EU.R.E.S.Femminicidi in aumento, al nord e in famiglia, l"incremento è significativo nell'ultimo decennio: le donne uccise sono passate dal 15,3% del totale nel periodo 1992-'94 al 23,8% del biennio 2007-2008. Secondo il rapporto Eures-Ansa su "L'omicidio volontario in Italia" resta una "forte prevalenza delle vittime di sesso maschile" (che nell'ultimo biennio in esame rappresentano il 76,2% del totale), ma l'aumento dei femminicidi é un dato di fatto "riconducibile - si legge nella ricerca - al decremento degli omicidi della criminalità organizzata (che colpisce quasi esclusivamente gli uomini) accompagnato da una progressiva maggiore incidenza dei delitti in famiglia (all'interno dei quali le principali vittime sono donne)".

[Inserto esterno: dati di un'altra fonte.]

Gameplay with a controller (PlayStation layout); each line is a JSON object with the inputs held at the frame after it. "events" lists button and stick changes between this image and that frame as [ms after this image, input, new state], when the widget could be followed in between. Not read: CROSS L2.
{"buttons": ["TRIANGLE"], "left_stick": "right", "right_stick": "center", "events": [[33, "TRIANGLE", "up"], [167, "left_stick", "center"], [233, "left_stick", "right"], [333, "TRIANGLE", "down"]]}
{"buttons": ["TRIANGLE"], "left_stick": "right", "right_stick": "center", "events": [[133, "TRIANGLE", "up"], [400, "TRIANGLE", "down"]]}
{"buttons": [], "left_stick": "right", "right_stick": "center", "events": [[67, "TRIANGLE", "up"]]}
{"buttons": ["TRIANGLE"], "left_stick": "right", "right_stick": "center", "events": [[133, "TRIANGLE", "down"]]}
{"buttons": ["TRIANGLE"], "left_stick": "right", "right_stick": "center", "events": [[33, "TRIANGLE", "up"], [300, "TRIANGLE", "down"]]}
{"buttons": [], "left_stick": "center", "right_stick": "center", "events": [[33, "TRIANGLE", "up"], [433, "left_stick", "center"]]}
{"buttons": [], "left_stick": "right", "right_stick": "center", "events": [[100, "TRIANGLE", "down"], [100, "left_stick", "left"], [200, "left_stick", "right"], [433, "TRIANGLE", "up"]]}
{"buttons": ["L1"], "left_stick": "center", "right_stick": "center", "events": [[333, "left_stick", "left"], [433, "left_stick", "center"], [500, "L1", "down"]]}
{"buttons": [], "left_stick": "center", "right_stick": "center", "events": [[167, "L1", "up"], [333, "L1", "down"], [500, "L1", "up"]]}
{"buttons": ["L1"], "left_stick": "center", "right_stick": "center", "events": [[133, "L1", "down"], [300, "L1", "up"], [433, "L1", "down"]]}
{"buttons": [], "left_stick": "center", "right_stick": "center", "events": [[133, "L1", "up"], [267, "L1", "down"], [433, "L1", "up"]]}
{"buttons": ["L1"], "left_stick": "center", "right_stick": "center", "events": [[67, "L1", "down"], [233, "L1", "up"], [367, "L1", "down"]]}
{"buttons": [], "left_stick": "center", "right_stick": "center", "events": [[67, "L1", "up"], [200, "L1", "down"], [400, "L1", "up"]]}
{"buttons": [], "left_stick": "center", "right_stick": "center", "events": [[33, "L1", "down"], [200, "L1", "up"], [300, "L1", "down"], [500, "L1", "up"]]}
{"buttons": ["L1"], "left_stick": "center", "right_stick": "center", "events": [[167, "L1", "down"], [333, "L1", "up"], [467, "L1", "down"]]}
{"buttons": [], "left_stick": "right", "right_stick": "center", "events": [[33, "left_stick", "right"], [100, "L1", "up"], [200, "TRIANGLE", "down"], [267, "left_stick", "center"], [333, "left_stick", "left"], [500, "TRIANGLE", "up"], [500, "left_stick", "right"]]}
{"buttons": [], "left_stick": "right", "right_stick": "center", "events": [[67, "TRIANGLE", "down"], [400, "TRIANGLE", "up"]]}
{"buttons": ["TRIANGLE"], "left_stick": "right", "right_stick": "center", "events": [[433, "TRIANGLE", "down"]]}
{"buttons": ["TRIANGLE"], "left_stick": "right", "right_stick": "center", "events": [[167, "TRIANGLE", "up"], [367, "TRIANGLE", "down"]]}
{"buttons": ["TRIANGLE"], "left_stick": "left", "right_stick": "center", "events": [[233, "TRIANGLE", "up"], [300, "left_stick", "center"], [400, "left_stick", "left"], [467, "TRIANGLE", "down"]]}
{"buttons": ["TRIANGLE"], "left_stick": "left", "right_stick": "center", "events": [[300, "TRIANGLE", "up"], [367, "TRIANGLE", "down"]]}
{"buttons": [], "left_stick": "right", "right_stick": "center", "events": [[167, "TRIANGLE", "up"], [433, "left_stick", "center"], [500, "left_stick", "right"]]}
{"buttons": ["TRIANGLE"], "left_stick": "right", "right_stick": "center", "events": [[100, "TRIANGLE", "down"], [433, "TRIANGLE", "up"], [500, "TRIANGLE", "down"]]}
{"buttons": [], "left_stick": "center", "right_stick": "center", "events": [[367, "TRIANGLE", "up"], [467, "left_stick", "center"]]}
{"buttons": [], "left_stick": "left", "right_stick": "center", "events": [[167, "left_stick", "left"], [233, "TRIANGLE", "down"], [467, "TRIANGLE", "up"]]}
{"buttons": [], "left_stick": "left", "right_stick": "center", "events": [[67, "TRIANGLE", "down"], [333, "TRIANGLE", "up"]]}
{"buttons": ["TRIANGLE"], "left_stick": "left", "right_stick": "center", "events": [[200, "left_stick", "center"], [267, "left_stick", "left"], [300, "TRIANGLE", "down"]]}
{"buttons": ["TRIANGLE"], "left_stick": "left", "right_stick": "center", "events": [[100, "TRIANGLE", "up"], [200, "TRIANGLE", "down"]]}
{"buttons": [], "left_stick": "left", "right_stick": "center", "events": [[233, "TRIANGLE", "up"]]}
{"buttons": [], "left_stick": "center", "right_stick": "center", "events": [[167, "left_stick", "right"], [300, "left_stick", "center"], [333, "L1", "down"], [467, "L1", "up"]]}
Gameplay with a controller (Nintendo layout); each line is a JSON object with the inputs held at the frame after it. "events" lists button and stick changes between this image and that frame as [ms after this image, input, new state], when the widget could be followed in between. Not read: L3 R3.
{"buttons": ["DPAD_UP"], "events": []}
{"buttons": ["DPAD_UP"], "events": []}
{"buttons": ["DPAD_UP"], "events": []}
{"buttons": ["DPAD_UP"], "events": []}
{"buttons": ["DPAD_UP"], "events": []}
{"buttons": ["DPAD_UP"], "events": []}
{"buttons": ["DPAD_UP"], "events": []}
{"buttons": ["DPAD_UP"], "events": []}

Nel 2008, la vittima è una donna in un caso su 4 (il 24,1%. Ma, in percentuale, l'anno peggiore dell'ultimo decennio è stato il 2006: le donne uccise furono 181, pari al 29,4%). Ed è il Nord, "dove sono più frequenti gli omicidi in famiglia", a registrare la quota prevalente delle vittime di sesso femminile - 70, pari al 47,6% delle 147 uccise nel 2008 in Italia - a fronte del 29,9% al Sud (44 vittime) e del 22,4% al Centro (33 vittime). Al Sud la distribuzione delle vittime vede prevalere nel 2008 gli uomini sulle donne di oltre 70 punti percentuali (attestandosi i primi all'86,3% e al 13,8% le seconde), ma lo scarto di genere si riduce significativamente al Centro (66% le vittime uomini e 34% donne) e al Nord (rispettivamente 63,9% e 36,1%).
Disaggregando i dati a livello regionale, gli uomini registrano un numero di vittime superiore a quello delle donne in quasi tutte le regioni italiane: fanno eccezione soltanto l'Umbria e il Molise, in cui prevalgono nel 2008 le vittime di sesso femminile (5 a fronte di 2 vittime tra gli uomini in Umbria e 2 contro nessuna vittima tra gli uomini in Molise). La regione che detiene il triste record dei femminicidi è la Lombardia (26, pari al 17,7% del totale), seguita dalla Toscana (15, pari al 10,2%), dalla Puglia (14, pari al 9,5%) e dall'Emilia Romagna (12 femminicidi, pari all'8,2%). In termini relativi sono però la Liguria, il Molise e l'Umbria a registrare il rischio più alto, rispettivamente con un indice di 1,3, 1,2 e 1,1 omicidi ogni 100 mila donne (la media nazionale è di 0,5 omicidi ogni 100 mila donne).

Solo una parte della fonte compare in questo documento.